Cette loi a constitué un tournant majeur dans l’organisation du secteur, mais son impact reste différencié. Sur les plans social et organisationnel, l’effet a été direct et significatif : amélioration de la gouvernance, des conditions de travail et émergence de coopératives agréées dotées de mécanismes clairs de suivi et de contrôle.
En revanche, sur le plan environnemental, l’impact est indirect. La loi a fourni un cadre propice à l’adoption de pratiques plus durables, sans pour autant les imposer automatiquement.

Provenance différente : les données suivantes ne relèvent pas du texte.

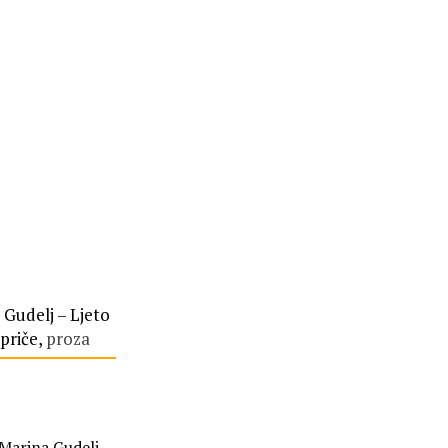
 Gudelj – Ljeto
priče,
proza
Marina Gudelj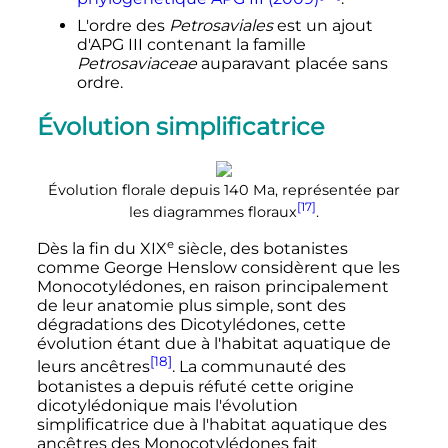
L'ordre des
Petrosaviales
est un ajout
d'APG III contenant la famille
Petrosaviaceae
auparavant placée sans
ordre.
Évolution simplificatrice
Évolution florale depuis 140 Ma, représentée par
[17]
les diagrammes floraux
.
e
Dès la fin du
XIX
siècle
, des botanistes
comme George Henslow considèrent que les
Monocotylédones, en raison principalement
de leur anatomie plus simple, sont des
dégradations des Dicotylédones, cette
évolution étant due à l'habitat aquatique de
[18]
leurs ancêtres
. La communauté des
botanistes a depuis réfuté cette origine
dicotylédonique mais l'évolution
simplificatrice due à l'habitat aquatique des
ancêtres des Monocotylédones fait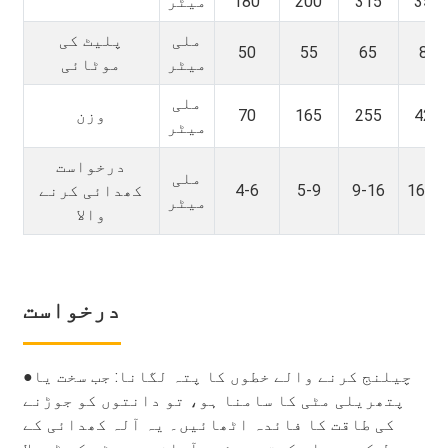
350
315
200
180
میٹر
ملی
پلیٹ کی
50
55
65
80
میٹر
موٹائی
ملی
420
255
165
70
وزن
میٹر
درخواست
ملی
16-2
9-16
5-9
4-6
کھدائی کرنے
میٹر
والا
درخواست
چیلنج کرنے والے خطوں کا پتہ لگانا: جب سخت یا
●
پتھریلی مٹی کا سامنا ہو، تو دانتوں کو جوڑنے
کی طاقت کا فائدہ اٹھائیں۔ یہ آلہ کھدائی کے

Ainsi, la performance environnementale des coopératives résulte davantage de l’efficacité des équipements, de l’optimisation de l’énergie, de la réduction des pertes et de la valorisation des sous-produits.
Autrement dit, la loi constitue un levier essentiel, mais elle doit être accompagnée de mesures techniques et d’investissements pour produire un impact environnemental tangible, conformément aux orientations royales appelant à des politiques publiques cohérentes et intégrées.
Comment concilier la variété « Beldia » et les techniques modernes sans perdre la spécificité agricole ?
La variété locale « Beldia » représente une véritable richesse agricole. Adaptée aux conditions du Rif, elle se distingue par sa résistance à la sécheresse et sa qualité nutritionnelle élevée (rapport oméga-6/oméga-3 optimal et forte teneur en antioxydants), mais elle souffre d’un rendement relativement faible (entre 0,7 et 0,9 tonne par hectare).
Le défi consiste à préserver cette variété tout en améliorant sa productivité. Cela est possible à travers trois leviers principaux : l’adoption de l’irrigation goutte-à-goutte permettant de réduire la consommation d’eau de 30 à 50 % sans altérer les caractéristiques de la plante ; le développement de programmes participatifs d’amélioration génétique ; et la valorisation du produit via des certifications de qualité durable reposant sur la traçabilité et l’ancrage territorial.
L’objectif n’est pas de remplacer la « Beldia », mais de la valoriser intelligemment, car elle constitue une valeur ajoutée sur les marchés internationaux.
Quels sont les principaux défis pour positionner l’huile de cannabis marocaine à l’international ?
Malgré son fort potentiel, plusieurs obstacles subsistent. D’abord, les normes internationales de qualité et de traçabilité sont devenues très exigeantes, nécessitant une standardisation de la production et une stabilité de la qualité.
Ensuite, l’organisation des chaînes d’exportation reste relativement faible, tant au niveau logistique que du marketing et de la promotion des marques marocaines. À cela s’ajoute une concurrence internationale intense, notamment de la part de pays pionniers comme le Canada et certains pays européens.
Par ailleurs, la contrainte des ressources naturelles, en particulier l’eau, constitue un défi supplémentaire dans un contexte de changement climatique.
Cependant, le Maroc dispose d’atouts majeurs, notamment le caractère local de ses variétés comme la « Beldia » et la dimension durable de la production coopérative, qui peuvent devenir des avantages compétitifs s’ils sont valorisés à travers des certifications environnementales et des marques responsables.
Quelles sont les étapes concrètes pour mettre en œuvre l’approche cycle de vie sur le terrain ?
La mise en œuvre de cette approche suppose de passer d’une vision théorique à des actions concrètes. Nous recommandons six mesures prioritaires : améliorer l’efficacité de l’utilisation de l’eau grâce à la généralisation de l’irrigation goutte-à-goutte et à une planification précise ; accroître la productivité agricole afin de réduire l’empreinte environnementale par unité produite ; diminuer les pertes lors des phases de transformation, notamment au nettoyage et au pressage ; valoriser les sous-produits comme le tourteau de graines ; recourir aux énergies renouvelables, notamment l’énergie solaire, dans les unités de production ; et améliorer les solutions d’emballage en privilégiant le verre léger ou recyclé ainsi que les matériaux biodégradables.
Ces mesures ne nécessitent pas nécessairement des investissements lourds, mais elles exigent une vision intégrée et une coordination entre les différents acteurs, avec un rôle central confié aux coopératives dans cette transition.